NHS efficiency chiefs are hiring management consultants to draw up a new model for how trusts should spend billions of pounds on goods and services, HSJ can reveal.
NHS Improvement is intensifying efforts for trusts to make savings from their non-pay spend by hiring external consultants to develop a strategy that will “transform the way procurement is delivered” at local level.
The strategy could spell big changes for local procurement teams, which will be encouraged to pursue consolidation amid a push from the centre for “significant technology automation” in the sector. It will also aim to “bring consistency to the delivery of NHS procurement”.
The Health Care Supply Association, which represents NHS procurement professionals, said it was “surprised” by the “depth and breadth” of the programme’s scope.
A spokesman for the association questioned the need for consultants being hired to draw up the model, and added that there was “enough expertise in the system”.
NHSI said the consultants will advise on the “change management element” and “private sector expertise and best practice”.
It comes amid the rollout of the new NHS Supply Chain, which will purchase commonly used equipment and devices for trusts, with the aim of saving hundreds of millions of pounds annually. The NHS spends just under £6bn annually on such goods. This represents 40 per cent of trusts’ non-pay expenditure on overall goods and services.
The new strategy will address the remaining 60 per cent of spending on goods and services. NHSI has not specified which areas will be included in the programme’s scope, but ruled out medicines and agency staff. Other non-pay costs which are often procured externally typically include estates and facilities services, and other non-clinical supplies and services.
Earlier this month, the regulator issued a tender for the work, seen by HSJ, through a consultancy framework run by Crown Commercial Framework.
The document says the successful consultancy will help “create the target operating model, that will increase NHS procurement capability”. It says: “The new model will develop national strategy and models that will cover the majority of the [non-Supply Chain goods and services spend].”
The winning bidder will provide support to NHSI in two phases, which in total would last for two years.
In phase one, the consultancy will develop at least three options for the model. The proposals must then be “validated” by a group of NHS and arms lengths bodies professionals.
This group would involve NHS Improvement’s chief procurement officer Preeya Bailie, the regulator’s four regional heads of procurement, and a selection of heads of procurement at trusts.
If an option is selected and given funding, the consultancy would then – in phase two – help implement the model during the next 18 months.
The tender states: “It is anticipated that a smaller number of national or regional roles will support local procurement teams and the focus of local procurement teams will be linked more to the national agenda.”

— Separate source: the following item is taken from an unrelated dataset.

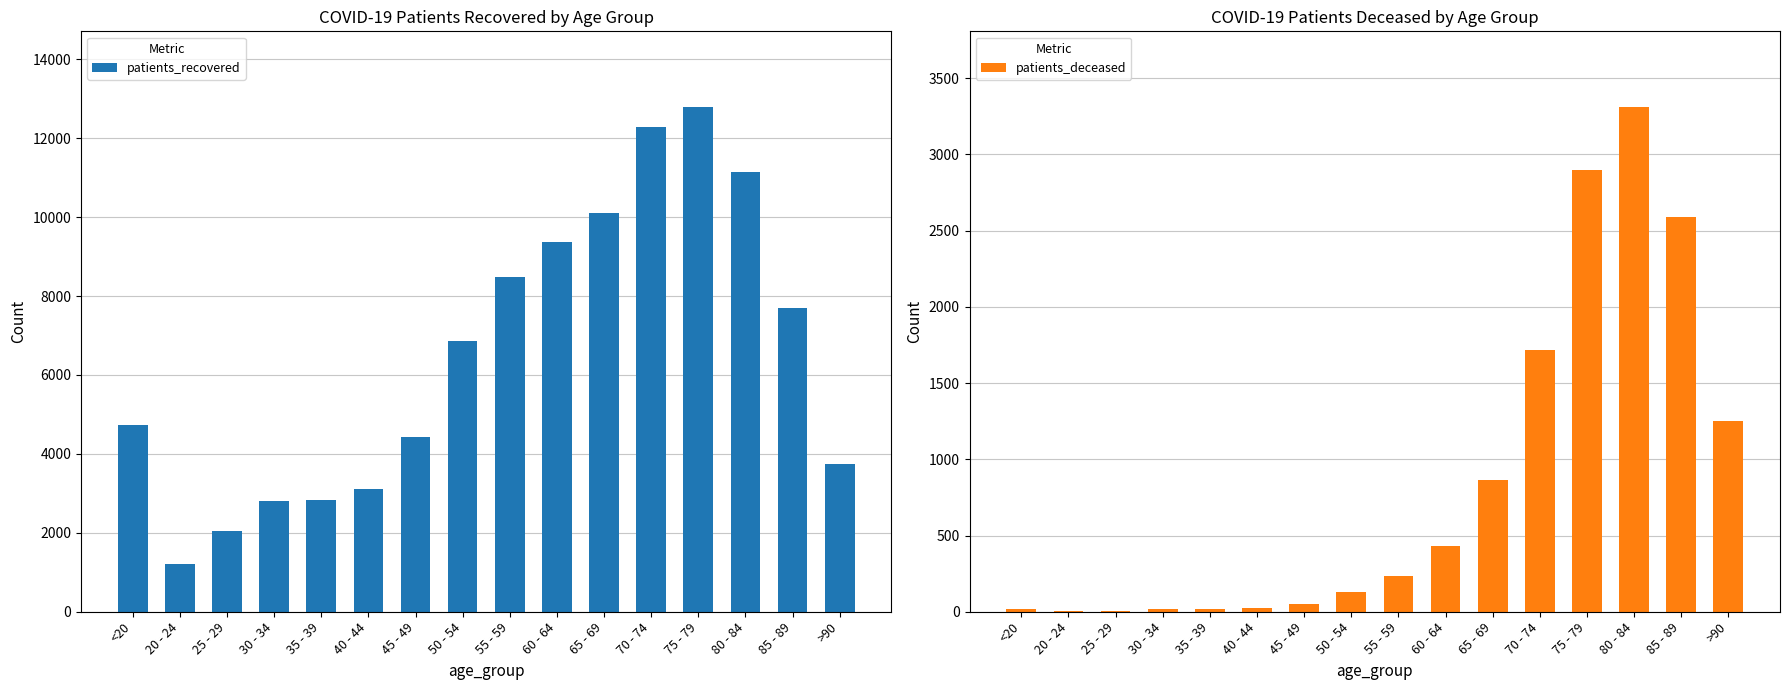

True or false: patients_recovered has a value of 434 at 20 - 24.

False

The HCSA spokesman said: “The NHS has enough capacity and knowledge to be part of the solution, rather than have the solution done to us.”
He added: “We do wonder why they are going to consultants.

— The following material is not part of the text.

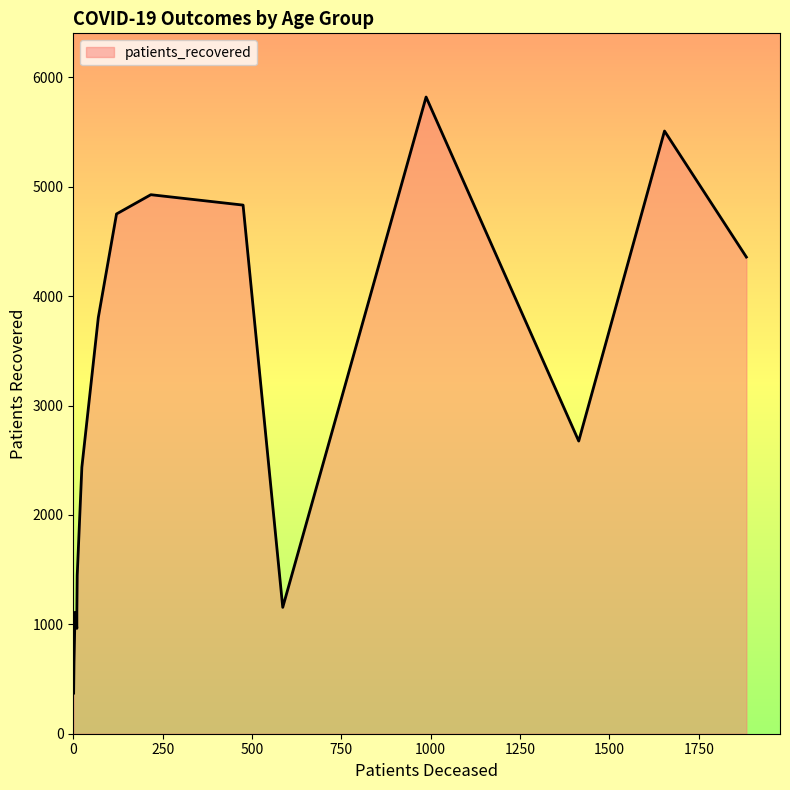

The patients_deceased series shows 1654 at 75 - 79. True or false?

True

“The question in our minds is how is the centre going to effect change when they don’t control local teams?”
Total non-pay expenditure by the NHS is estimated at around £30bn annually. In his 2016 report, Lord Carter estimated hospitals could save £5bn by making savings in these areas.
There are around 4,000 procurement staff across more than 230 NHS organisations. The procurement function costs the NHS around £179m, according to NHSI.
A spokesman said NHSI is in the “development stages” of what the model could look like, and added the regulator would play an “active role” in the model’s “design and build”.
The regulator did not answer if it expected the NHS’s procurement workforce to be reduced as a result of the model.